(Stored data)

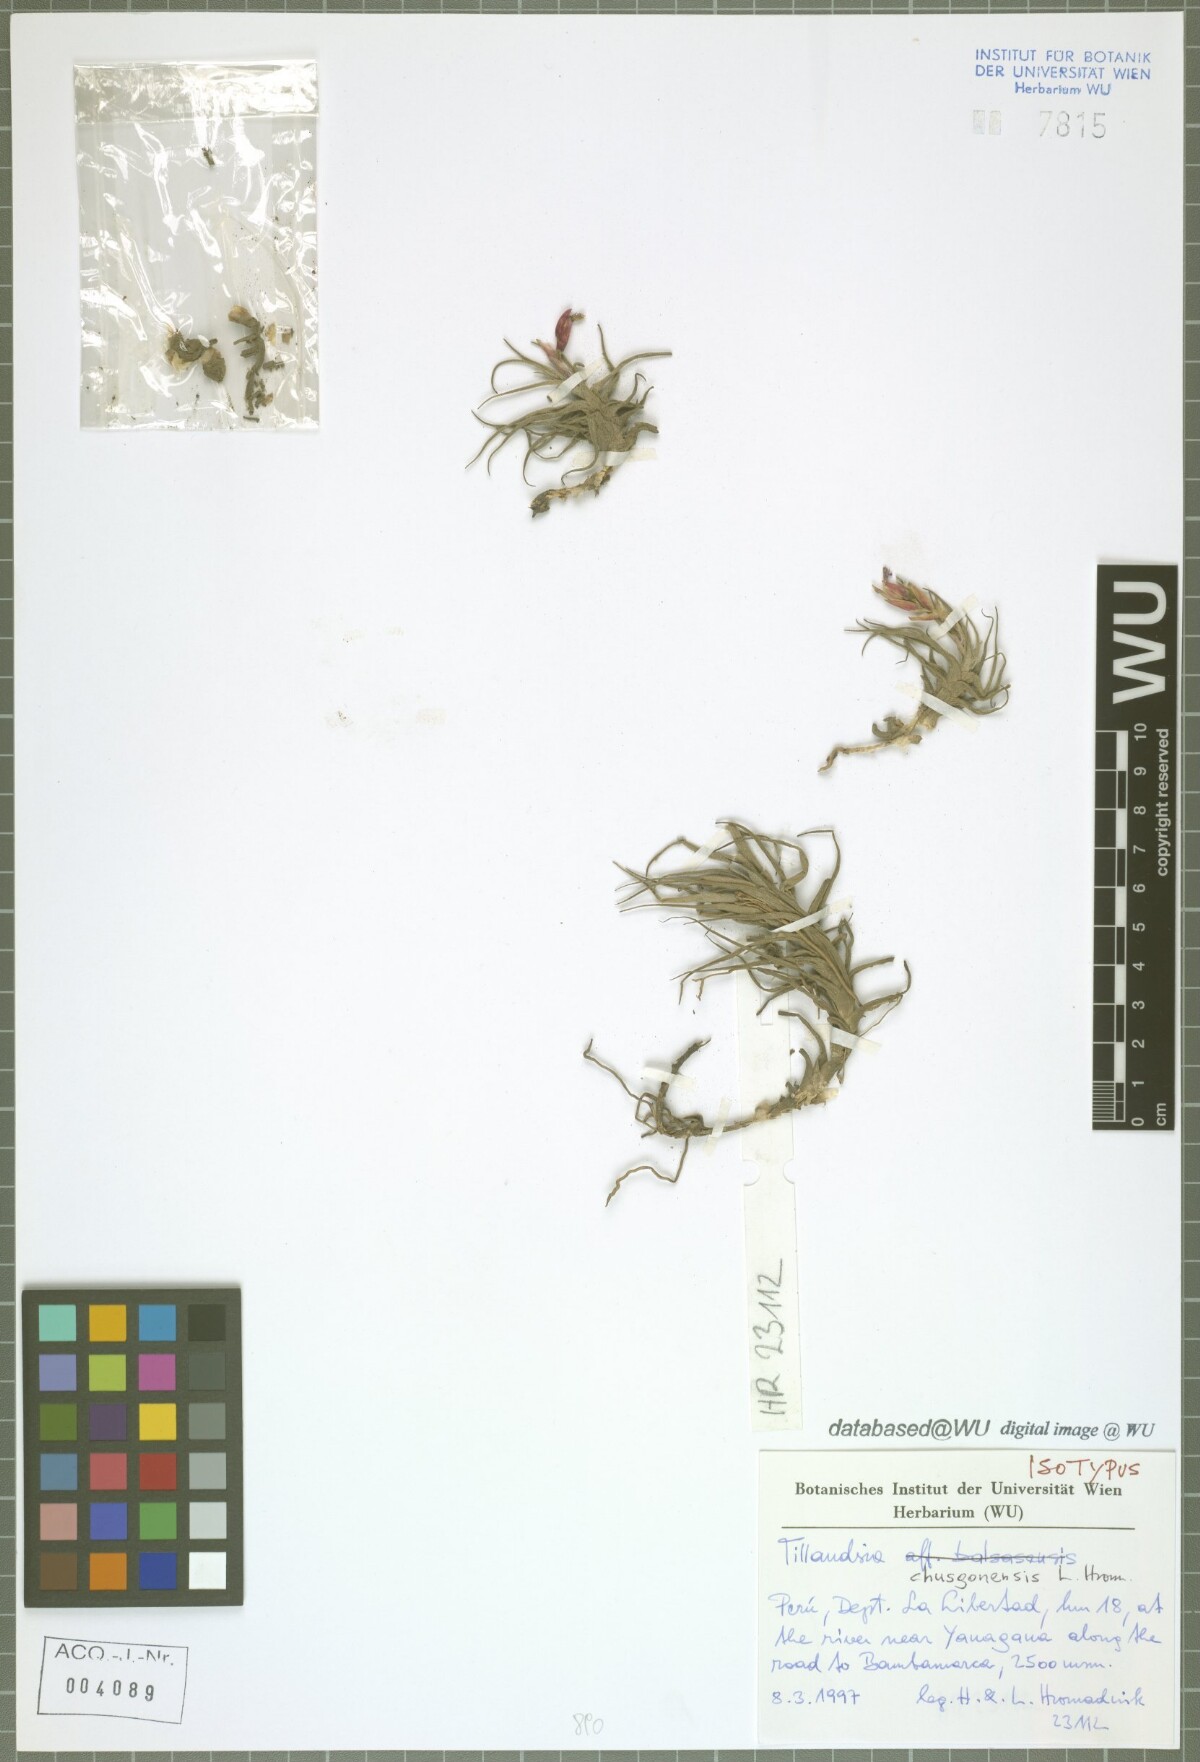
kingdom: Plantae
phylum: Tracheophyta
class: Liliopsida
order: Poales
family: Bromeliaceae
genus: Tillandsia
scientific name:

**Task brief**
Rewrite the records with each "scientific name" replaced by "binomial name" and all else unchanged. Leave the pictures out.

**Response to the task**
kingdom: Plantae
phylum: Tracheophyta
class: Liliopsida
order: Poales
family: Bromeliaceae
genus: Tillandsia
binomial name:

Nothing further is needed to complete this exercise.